Un artiste se dit-il jamais lui-même poète ? Oui, s’il fait dans le métrique et le versifié : rien à faire, il faut avouer. Mais pour l’auteur qui ne compose rien qui ressemble à des poèmes, mais qui pourtant, parfois, se prend à imaginer que ses travaux sont, en quelque sorte et pour épuiser le cliché, empreints de poésie ? N’insistez pas, c’est inutile : l’auteur ne s’humiliera pas à ce point. Comme l’explique l’écrivain Éric Chevillard : «Poète, […] il me paraît impossible de se prétendre tel, c’est dire froidement « je suis une sorte de Rimbaud ».»[1] À l’étiquette «poète» s’attache toute une mystique dont il est quasi impossible de se défaire : le poète est ce singulier personnage, cet acteur de la littérature, brûlant, incontrôlé, dont toute la vie est consacrée la confection de son propre tombeau, qui s’appelle l’Œuvre. Depuis le Romantisme, le poète est, presque par définition, maudit. Donner du poète à quelqu’un, c’est, en un sens souterrain mais ô combien réel, lui souhaiter une trop courte vie faite de souffrance et d’incompréhension, avec la gloire, peut-être, mais longtemps après le trépas.

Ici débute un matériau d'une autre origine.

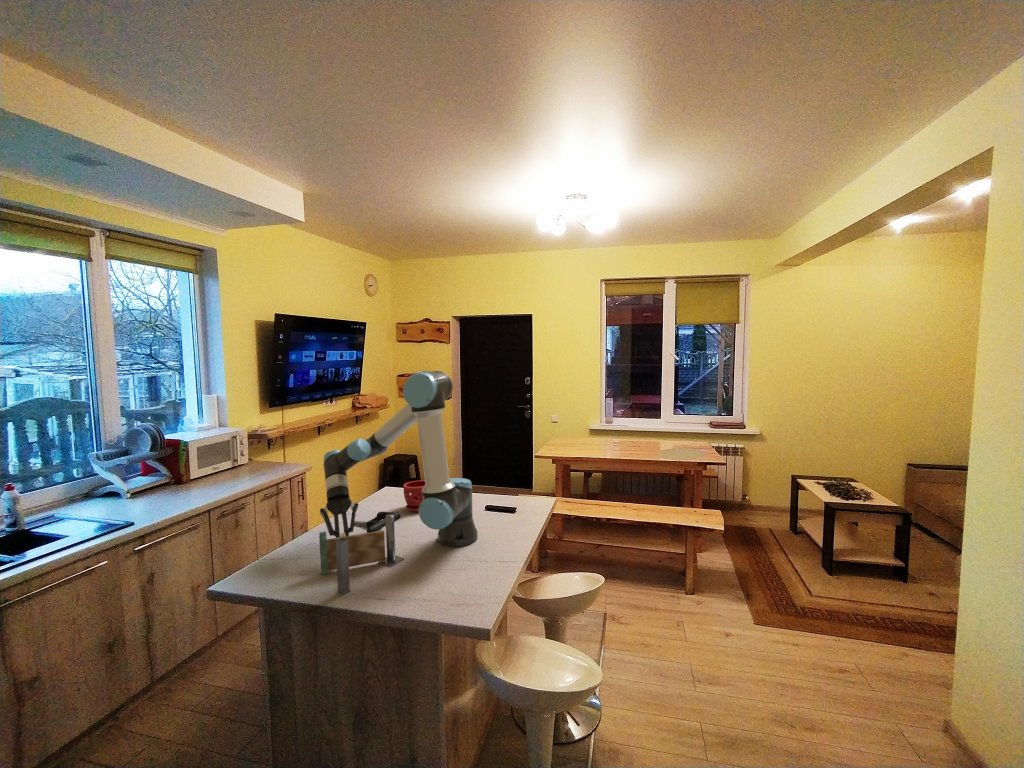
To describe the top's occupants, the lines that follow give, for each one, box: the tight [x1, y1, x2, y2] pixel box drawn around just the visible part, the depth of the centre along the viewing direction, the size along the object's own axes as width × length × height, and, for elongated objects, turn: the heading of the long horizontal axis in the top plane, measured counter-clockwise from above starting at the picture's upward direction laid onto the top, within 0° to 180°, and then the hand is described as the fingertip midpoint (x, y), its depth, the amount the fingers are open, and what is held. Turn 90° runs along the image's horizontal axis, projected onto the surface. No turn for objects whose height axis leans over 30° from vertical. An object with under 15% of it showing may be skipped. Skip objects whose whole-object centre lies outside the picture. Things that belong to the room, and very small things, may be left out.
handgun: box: [354, 511, 402, 533], centre depth 182 cm, size 3×20×16 cm
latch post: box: [336, 538, 351, 596], centre depth 128 cm, size 2×2×16 cm
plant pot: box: [403, 479, 425, 513], centre depth 199 cm, size 13×13×12 cm
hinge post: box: [378, 514, 405, 568], centre depth 147 cm, size 6×6×16 cm
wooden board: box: [318, 529, 386, 575], centre depth 143 cm, size 20×2×13 cm, turn 112°
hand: (344, 552), depth 144 cm, fingers closed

Aussi n’est-il pas étonnant que l’on appelle rétrospectivement poètes des auteurs maudits de tout acabit. C’est une forme de respect posthume à un créateur que l’on considère n’avoir pas été suffisamment compris de son vivant, mêlé à l’espoir que son œuvre fleurira sur sa tombe. «Poète» cesse alors d’être une tare, le mot devient magique. Il fait soudain vendre des livres ! Pas seulement ceux de l’auteur lui-même, mais aussi ceux qu’on fera sur lui. Je ne veux pas mettre en doute les bonnes intentions exprimées par Jean Teulé et Florence Cestac, auteurs de Je voudrais me suicider mais je n’ai pas le temps, seulement noter qu’eux aussi, en faisant la promotion de cette biographie de Schlingo, tiennent à souligner le mot «poète»,[2] comme s’il était la clé qu’on avait négligée. Soudain, le mot est une circonstance atténuante, la raison secrète expliquant la malséance affichée en public par un auteur qui, on ne peut que le voir aujourd’hui, vivait hors de notre monde, perdu d’avance, «dans sa bulle» sans doute…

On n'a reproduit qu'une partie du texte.